Yargıtay'ın yerleşmiş uygulamasına göre; nafaka alacaklısının ihtiyaçları ile nafaka yükümlüsünün gelir ve giderinde, nafakanın takdir edildiği tarihe göre olağanüstü bir değişiklik olmadığı takdirde; yoksulluk nafakası TÜİK’in yayınladığı ÜFE oranında artırılmalı ve böylece taraflar arasında önceki nafaka takdirinde sağlanan denge korunmalıdır. Buna göre somut olayda; nafaka alacaklısının ihtiyaçları ile nafaka yükümlüsünün gelir ve giderinde, nafakanın takdir edildiği 2017 yılına göre olağanüstü bir değişiklik bulunmadığından, iştirak nafakası TÜİK’in yayınladığı ÜFE oranında artırılması gerekmektedir. O halde; iştirak nafakasının niteliği ve takdir edildiği tarih gözetilerek, nafakanın TÜİK’in yayınladığı ÜFE oranında artırılması suretiyle dengenin yeniden sağlanması gerekir....

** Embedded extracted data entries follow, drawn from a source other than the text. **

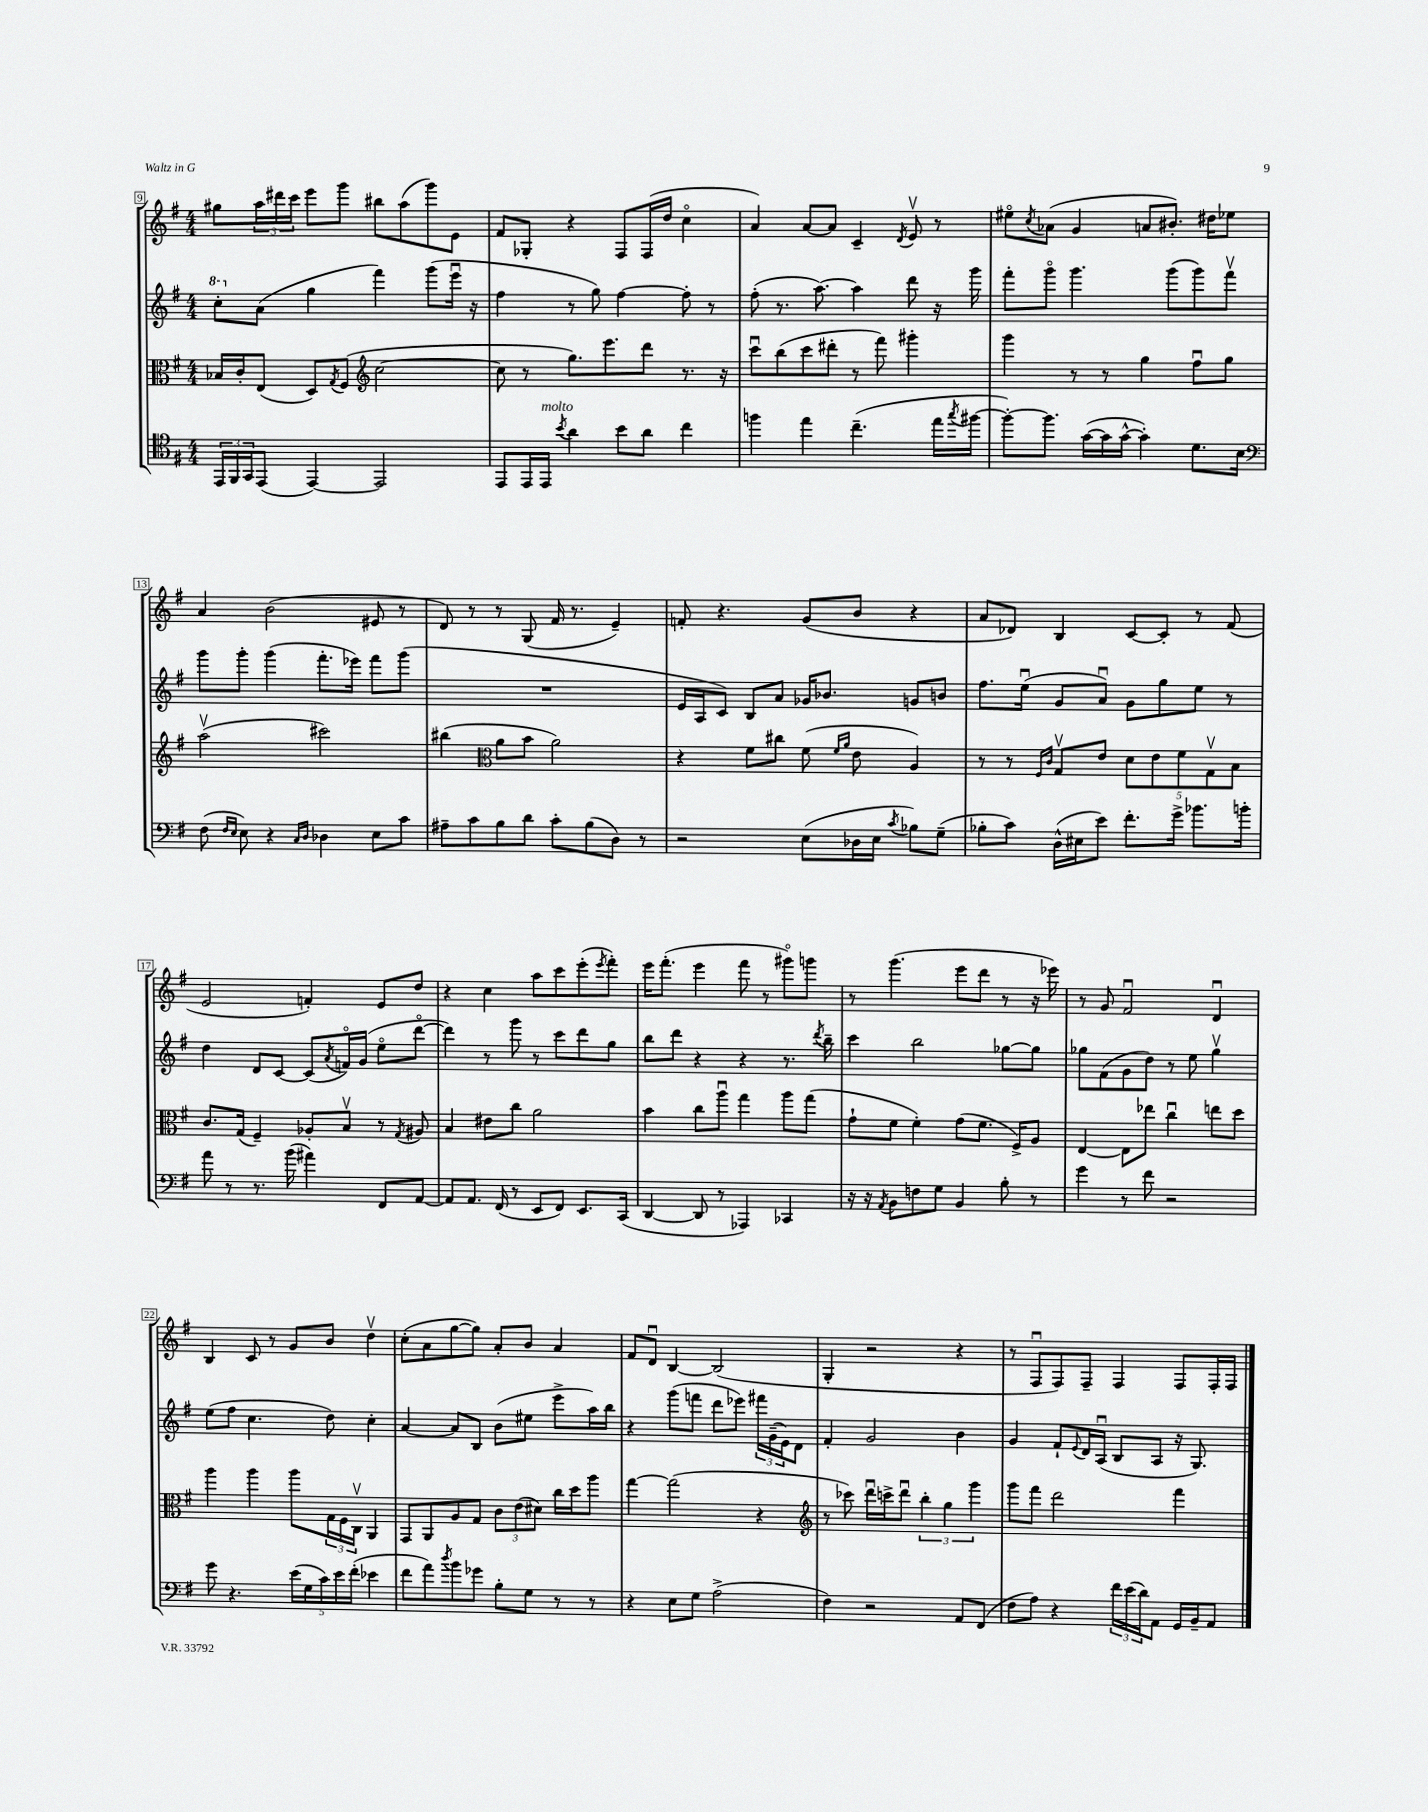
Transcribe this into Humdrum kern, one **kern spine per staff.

**kern	**kern	**kern	**kern
*staff4	*staff3	*staff2	*staff1
*clefC4	*clefC3	*clefG2	*clefG2
*k[f#]	*k[f#]	*k[f#]	*k[f#]
*M4/4	*M4/4	*M4/4	*M4/4
24EE	16B-	8ccc'	8gg#
24FF#	.	.	.
.	16c'	.	.
24GG	.	.	.
(8EE	(8E	(8a	24aa
.	.	.	24ddd#
.	.	.	24ccc
[4EE)	8D)	4gg	8eee
.	8qG	.	.
.	(8F#	.	8ggg
*	*clefG2	*	*
2EE]	[2cc	4fff#)	8bb#
.	.	.	(8aa
.	.	(8ggg	8ggg)
.	.	16eeeu	8e
.	.	16r	.
=	=	=	=
8EE	8cc]	4ff#	8f#
16EE	8r	.	8G-'
16EE	.	.	.
8qb	.	.	.
4a	8.gg)	8r	4r
.	.	8gg)	.
.	8.eee	.	.
8b	.	[4ff#	8F#
8a	8ddd	.	(16F#
.	.	.	16dd
4cc	8.r	8ff#']	4cco
.	.	8r	.
.	16r	.	.
=	=	=	=
4ff	8cccu	(8ff#'	4a)
.	(8bb	8.r	.
4ee	8ccc	.	[8a
.	.	[8.aa)	.
.	8ddd#'	.	8a]
(4.cc~	8r	4aa]	4c~
.	8fff#)	.	.
.	.	.	8qd
.	4ggg#'	8ddd	8ev
16ee	.	16r	8r
8qgg	.	.	.
[16ff#	.	16ggg	.
=	=	=	=
8ff#'_)	4ggg	8fff#'	8ee#o
.	.	.	8qcc
8.ff#]	.	8gggo	(8a-
.	8r	4.ggg	4g
([16g	.	.	.
16g]	8r	.	.
[16g^^	.	.	.
4g'])	4gg	.	8a
.	.	(8ggg	8.b#')
8.d	8ff#u	8ggg)	.
.	.	.	16dd#
.	8gg	8fff#v	8ee-
16B	.	.	.
=	=	=	=
*clefF4	*	*	*
(8F#	(2aav	8ggg	4a
16qqF#	.	.	.
16qqE	.	.	.
8E)	.	8ggg'	.
4r	.	(4ggg	(2b
16qqC	.	.	.
16qqD	.	.	.
4D-	2ccc#)	8.fff#'	.
.	.	16eee-)	.
8E	.	8fff#	8e#
8c	.	(8ggg	8r
=	=	=	=
8A#~	(4bb#	1r	8d)
8c	.	.	8r
*	*clefC3	*	*
8B	8a	.	8r
8d	8b	.	(8G
8c'	2a)	.	16f#
.	.	.	8.r
(8B	.	.	.
8D)	.	.	4e~)
8r	.	.	.
=	=	=	=
2r	4r	16e	8f'
.	.	16A	.
.	.	8c)	4.r
.	8f#	8B	.
.	8cc#	8a	.
(8E	(8f#	16g-	(8g
.	.	8.b-	.
.	16qqf#	.	.
.	16qqa	.	.
16D-	8e	.	8b
16E	.	.	.
8qc	.	.	.
8B-)	4A)	8g	4r
(8G~	.	8b	.
=	=	=	=
8B-'	8r	8.ff#	8a
8c)	8r	.	8d-)
.	.	(16eeu	.
.	16qqF#	.	.
.	16qqc	.	.
(16D^^	8Gv	8g	4B
16E#	.	.	.
8e)	8e	8au)	.
8.f#'	10d	8g	[8c
.	10e	.	.
.	.	8gg	8c']
16g^	.	.	.
.	10f#	.	.
8.b-	.	8ee	8r
.	10Gv	.	.
.	.	8r	(8f#
.	10B	.	.
16b'	.	.	.
=	=	=	=
8a	8.c	4dd	2e
8r	.	.	.
.	(16G	.	.
8.r	4F#~)	8d	.
.	.	[8c	.
(16b	.	.	.
4a#)	8A-'	(8c]	4f')
.	.	8qa	.
.	8Bv	16fo)	.
.	.	(16g	.
8FF#	8r	8eeo	8e
.	8qG	.	.
[8AA	8A#	[8dddo	8dd
=	=	=	=
8AA]	4B	4ddd])	4r
8.AA	.	.	.
.	8e#	8r	4cc
(16FF#	.	.	.
8r	8cc	8ggg	.
8EE	2a	8r	8aa
8FF#)	.	8ccc	8ccc
8.EE	.	8ddd	(8eee'
.	.	.	8qeee
.	.	8gg	8fff#')
(16CC	.	.	.
=	=	=	=
[4DD	4b	8bb	16eee
.	.	.	(8.fff#'
.	.	8ddd	.
8DD]	8cc	4r	4eee
8r	8aau	.	.
4AAA-)	4gg	4r	8fff#
.	.	.	8r
4CC-	8aa	8.r	8ggg#o)
.	(8gg	.	8ggg
.	.	8qddd	.
.	.	16bb~	.
=	=	=	=
16r	8g`	4ccc	8r
16r	.	.	.
8qAA	.	.	.
8BB	8f#	.	(4.ggg
8F	4f#')	2bb	.
8G	.	.	.
4BB	(8g	.	8eee
.	8.f#	.	8ddd
8B'	.	[8gg-	8r
.	16F#^)	.	.
8r	8A	8gg-]	16r
.	.	.	16eee-)
=	=	=	=
4g	[4E	8gg-	8r
.	.	(8f#	8g
8r	8E]	8g	2f#u
8f#	8ee-	8dd)	.
2r	4ccu	8r	.
.	.	8ee	.
.	8ee	4gg-v	4du
.	8dd	.	.
=	=	=	=
8g	4aa	(8ee	4B
4.r	.	8ff#	.
.	4aa	4.cc	8c
.	.	.	8r
(20e	8aa	.	8g
20G	.	.	.
20c)	.	.	.
.	24G	8dd)	8b
20e	.	.	.
.	24F#	.	.
(20f#'	.	.	.
.	24Cv	.	.
4e-	4AA	4cc'	4ddv
=	=	=	=
8f#	8GG	[4a	(8cc'
8a)	8AA	.	8a
8qdd	.	.	.
8b	8A	8a]	[8gg
8g-	8G	8B	8gg])
8B'	12c	(8b	8a'
.	(12e	.	.
8G	.	8ee#	8b
.	12d#)	.	.
8r	16cc	8eee^	4a
.	16dd	.	.
8r	8aa	16aa)	.
.	.	16bb	.
=	=	=	=
4r	[4gg	4r	8f#
.	.	.	8du
8E	(2gg]	(8ggg	[4B
8G	.	8fff	.
(2A^	.	8ddd	(2B]
.	.	8eee-)	.
.	4r	24fff#	.
.	.	(24g~	.
.	.	24e)	.
.	.	8d	.
=	=	=	=
*	*clefG2	*	*
4F#)	8r	4f#'	4G'
.	8ccc-)	.	.
2r	16dddu	2g	2r
.	16ccc^	.	.
.	8dddu	.	.
.	6bb'	.	.
.	6gg	.	.
8AA	.	4b	4r
.	6ggg	.	.
(8FF#	.	.	.
=	=	=	=
8F#	8ggg	4g	8r
8A)	8fff#	.	8F#u
4r	2ddd	8f#`	8F#)
.	.	8qqe	.
.	.	16d	8F#~
.	.	(16Au	.
24f#	.	8B	4F#
(24e	.	.	.
24d)	.	.	.
8AA	.	8A	.
16GG	4fff#	16r	8F#
16BB~	.	8.G)	.
8AA	.	.	16F#'
.	.	.	16F#
==	==	==	==
*-	*-	*-	*-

Ana babanın bakım yükümünün doğal sonucu olan iştirak nafakası ise, çocuğun korunmasına yönelik olup, kamu düzenine ilişkindir ve hâkim, talep bulunmasa dahi, kendiliğinden iştirak nafakasına hükmetmelidir. İştirak nafakasının miktarının nasıl belirleneceği ise TMK’nın “Nafaka miktarının takdiri” başlıklı 330. maddesinde; “Nafaka miktarı, çocuğun ihtiyaçları ile ana ve babanın hayat koşulları ve ödeme güçleri dikkate alınarak belirlenir. Nafaka miktarının belirlenmesinde çocuğun gelirleri de göz önünde bulundurulur. Nafaka her ay peşin olarak ödenir. Hâkim istem hâlinde, irat biçiminde ödenmesine karar verilen nafakanın gelecek yıllarda tarafların sosyal ve ekonomik durumlarına göre ne miktarda ödeneceğini karara bağlayabilir” şeklinde düzenlenmiştir. Bunun yanında iştirak nafakası miktarının yeniden belirlenmesi de mümkündür....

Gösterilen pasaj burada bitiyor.